Task requirements:
1 - From the Amnesty International passage, list the events that the handwritten eye-witness accounts described.
2 - Resume the Amnesty International passage after its final sentence, keeping the same first-person voice.

Provided passage:
******
Though I was sloping off to write stories during my lunch hours, I paid the rent
in my early 20s by working at the African research department at Amnesty
International’s headquarters in London. 
There in my little office I read hastily scribbled
letters smuggled out of totalitarian regimes by men and women who were risking
imprisonment to inform the outside world of what was happening to them. I saw
photographs of those who had disappeared without trace, sent to Amnesty by their
desperate families and friends. I read the testimony of torture victims and saw
pictures of their injuries. I opened handwritten, eye-witness accounts of
summary trials and executions, of kidnappings and rapes. 
Many of my co-workers were ex-political prisoners,
people who had been displaced from their homes, or fled into exile, because they
had the temerity to speak against their governments. Visitors to our offices
included those who had come to give information, or to try and find out what had
happened to those they had left behind.
 I shall never forget the African torture victim, a
young man no older than I was at the time, who had become mentally ill after all
he had endured in his homeland. He trembled uncontrollably as he spoke into a
video camera about the brutality inflicted upon him. He was a foot taller than I
was, and seemed as fragile as a child. I was given the job of escorting him back
to the Underground Station afterwards, and this man whose life had been
shattered by cruelty took my hand with exquisite courtesy, and wished me future
happiness.
 And as long as I live I shall remember walking along an
empty corridor and suddenly hearing, from behind a closed door, a scream of pain
and horror such as I have never heard since. The door opened, and the researcher
poked out her head and told me to run and make a hot drink for the young man
sitting with her. She had just had to give him the news that in retaliation for
his own outspokenness against his country’s regime, his mother had been seized
and executed.
 Every day of my working week in my early 20s I was
reminded how incredibly fortunate I was, to live in a country with a
democratically elected government, where legal representation and a public trial
were the rights of everyone. 
Every day, I saw more evidence about the evils
humankind will inflict on their fellow humans, to gain or maintain power. I
began to have nightmares, literal nightmares, about some of the things I saw,
heard, and read.
 And yet I also learned more about human goodness at
Amnesty International than I had ever known
before.
 Amnesty mobilises thousands of people who have never
been tortured or imprisoned for their beliefs to act on behalf of those who
have. The power of human empathy, leading to collective action, saves lives, and
frees prisoners. Ordinary people, whose personal well-being and security are
assured, join together in huge numbers to save people they do not know, and will
never meet. My small participation in that process was one of the most humbling
and inspiring experiences of my life.
 Unlike any other creature on this planet, humans can
learn and understand, without having experienced. They can think themselves into
other people’s places.
 Of course, this is a power, like my brand of fictional
magic, that is morally neutral. One might use such an ability to manipulate, or
control, just as much as to understand or sympathise.
******
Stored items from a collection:
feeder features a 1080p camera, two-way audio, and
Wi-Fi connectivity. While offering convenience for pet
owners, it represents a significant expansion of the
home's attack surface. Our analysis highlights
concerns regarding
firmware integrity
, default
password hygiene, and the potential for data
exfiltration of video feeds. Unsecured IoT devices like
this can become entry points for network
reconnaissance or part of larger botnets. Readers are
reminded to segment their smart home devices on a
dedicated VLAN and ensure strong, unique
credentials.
******
Exercise answers:
1 - Summary trials, executions, kidnappings, rapes

2 -
And many prefer not to exercise their imaginations at
all. They choose to remain comfortably within the bounds of their own
experience, never troubling to wonder how it would feel to have been born other
than they are. They can refuse to hear screams or to peer inside cages; they can
close their minds and hearts to any suffering that does not touch them
personally; they can refuse to know.
 I might be tempted to envy people who can live that
way, except that I do not think they have any fewer nightmares than I do.
Choosing to live in narrow spaces leads to a form of mental agoraphobia, and
that brings its own terrors. I think the wilfully unimaginative see more
monsters. They are often more afraid. 
What is more, those who choose not to empathise enable
real monsters. For without ever committing an act of outright evil ourselves, we
collude with it, through our own apathy. 
One of the many things I learned at the end of that
Classics corridor down which I ventured at the age of 18, in search of something
I could not then define, was this, written by the Greek author Plutarch: What we
achieve inwardly will change outer reality. 
That is an astonishing statement and yet proven a
thousand times every day of our lives. It expresses, in part, our inescapable
connection with the outside world, the fact that we touch other people’s lives
simply by existing.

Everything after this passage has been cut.